Jamie Horowitz Fired at Fox Sports Amid Harassment Probe

Jamie Horowitz

The exec has hired litigator Patty Glaser to represent him amid a network investigation of sexual harassment claims.

Jamie Horowitz, who has run programming at Fox Sports since May 2015, has been fired from the network amid an internal investigation of sexual harassment claims.

The executive has hired powerhouse litigator Patty Glaser to represent him, The Hollywood Reporter has learned. On Monday, his executive page had already been made inaccessible on the Fox Sports website.

"I regret to inform you that Jamie Horowitz, President of National Networks for Fox Sports, will be leaving Fox Sports effective immediately. We realize this news may come as a surprise for many of you, but we are confident in this decision," read a memo from Eric Shanks, president, chief operating officer of Fox Sports.

Shanks also added in the memo: "Everyone at Fox Sports, no matter what role we play, or what business, function or show we contribute to — should act with respect and adhere to professional conduct at all times. These values are non-negotiable."

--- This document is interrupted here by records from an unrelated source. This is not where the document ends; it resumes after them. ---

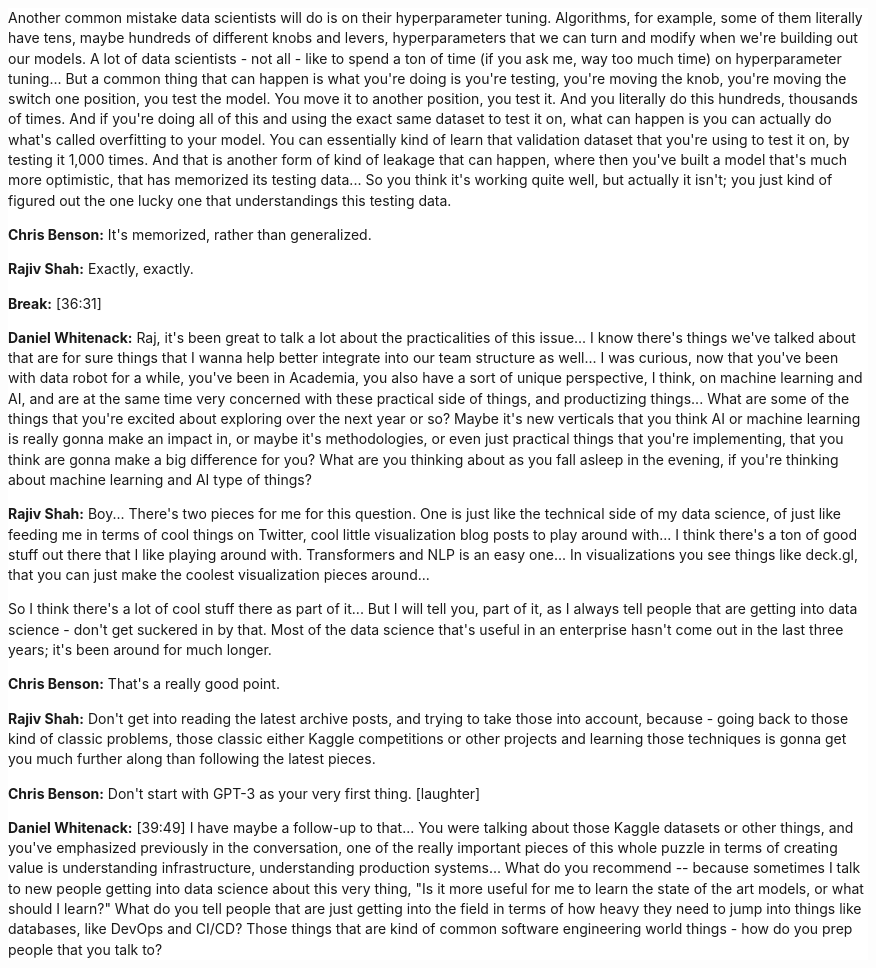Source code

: Another common mistake data scientists will do is on their hyperparameter tuning. Algorithms, for example, some of them literally have tens, maybe hundreds of different knobs and levers, hyperparameters that we can turn and modify when we're building out our models. A lot of data scientists - not all - like to spend a ton of time (if you ask me, way too much time) on hyperparameter tuning... But a common thing that can happen is what you're doing is you're testing, you're moving the knob, you're moving the switch one position, you test the model. You move it to another position, you test it. And you literally do this hundreds, thousands of times. And if you're doing all of this and using the exact same dataset to test it on, what can happen is you can actually do what's called overfitting to your model. You can essentially kind of learn that validation dataset that you're using to test it on, by testing it 1,000 times. And that is another form of kind of leakage that can happen, where then you've built a model that's much more optimistic, that has memorized its testing data... So you think it's working quite well, but actually it isn't; you just kind of figured out the one lucky one that understandings this testing data.

**Chris Benson:** It's memorized, rather than generalized.

**Rajiv Shah:** Exactly, exactly.

**Break:** \[36:31\]

**Daniel Whitenack:** Raj, it's been great to talk a lot about the practicalities of this issue... I know there's things we've talked about that are for sure things that I wanna help better integrate into our team structure as well... I was curious, now that you've been with data robot for a while, you've been in Academia, you also have a sort of unique perspective, I think, on machine learning and AI, and are at the same time very concerned with these practical side of things, and productizing things... What are some of the things that you're excited about exploring over the next year or so? Maybe it's new verticals that you think AI or machine learning is really gonna make an impact in, or maybe it's methodologies, or even just practical things that you're implementing, that you think are gonna make a big difference for you? What are you thinking about as you fall asleep in the evening, if you're thinking about machine learning and AI type of things?

**Rajiv Shah:** Boy... There's two pieces for me for this question. One is just like the technical side of my data science, of just like feeding me in terms of cool things on Twitter, cool little visualization blog posts to play around with... I think there's a ton of good stuff out there that I like playing around with. Transformers and NLP is an easy one... In visualizations you see things like deck.gl, that you can just make the coolest visualization pieces around...

So I think there's a lot of cool stuff there as part of it... But I will tell you, part of it, as I always tell people that are getting into data science - don't get suckered in by that. Most of the data science that's useful in an enterprise hasn't come out in the last three years; it's been around for much longer.

**Chris Benson:** That's a really good point.

**Rajiv Shah:** Don't get into reading the latest archive posts, and trying to take those into account, because - going back to those kind of classic problems, those classic either Kaggle competitions or other projects and learning those techniques is gonna get you much further along than following the latest pieces.

**Chris Benson:** Don't start with GPT-3 as your very first thing. \[laughter\]

**Daniel Whitenack:** \[39:49\] I have maybe a follow-up to that... You were talking about those Kaggle datasets or other things, and you've emphasized previously in the conversation, one of the really important pieces of this whole puzzle in terms of creating value is understanding infrastructure, understanding production systems... What do you recommend -- because sometimes I talk to new people getting into data science about this very thing, "Is it more useful for me to learn the state of the art models, or what should I learn?" What do you tell people that are just getting into the field in terms of how heavy they need to jump into things like databases, like DevOps and CI/CD? Those things that are kind of common software engineering world things - how do you prep people that you talk to?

Horowitz's attorney Patty Glaser responded in a statement: "The way Jamie has been treated by Fox is appalling. At no point in his tenure was there any mention by his superiors or human resources of any misconduct or an inability to adhere to professional conduct. Jamie was hired by Fox to do a job, a job that until today he has performed in exemplary fashion. Any slanderous accusations to the contrary will be vigorously defended."

Daniel Petrocelli, the lawyer representing Fox Sports, replied: "Mr. Horowitz’s termination was fully warranted and his lawyer’s accusations are ill-informed and misguided."

At the network, Horowitz oversaw Fox Sports 1 and 2 and presided over major talent shake-ups and production leads, bringing several people he worked closely with at ESPN. He hired a slew of talent like Skip Bayless, Colin Cowherd and Jason Whitlock and execs like Charlie Dixon aimed at shifting programming toward opinionated talk. 

Prior to his turn at Fox Sports, Horowitz worked at NBC News, where his tenure as general manager at The Today Show ended in his firing in November 2014 after attempting to engineer a dramatic makeover of the show. He had previously been a highly regarded exec at ESPN and ABC's Good Morning America.

Horowitz recently presided over layoffs on the digital side of Fox Sports, with 20 staffers in writing and editing roles let go last month, according to a Bloomberg report, as the web property reorients itself toward creating more original video. A Fox Sports rep didn't comment on the number of layoffs reported in the division.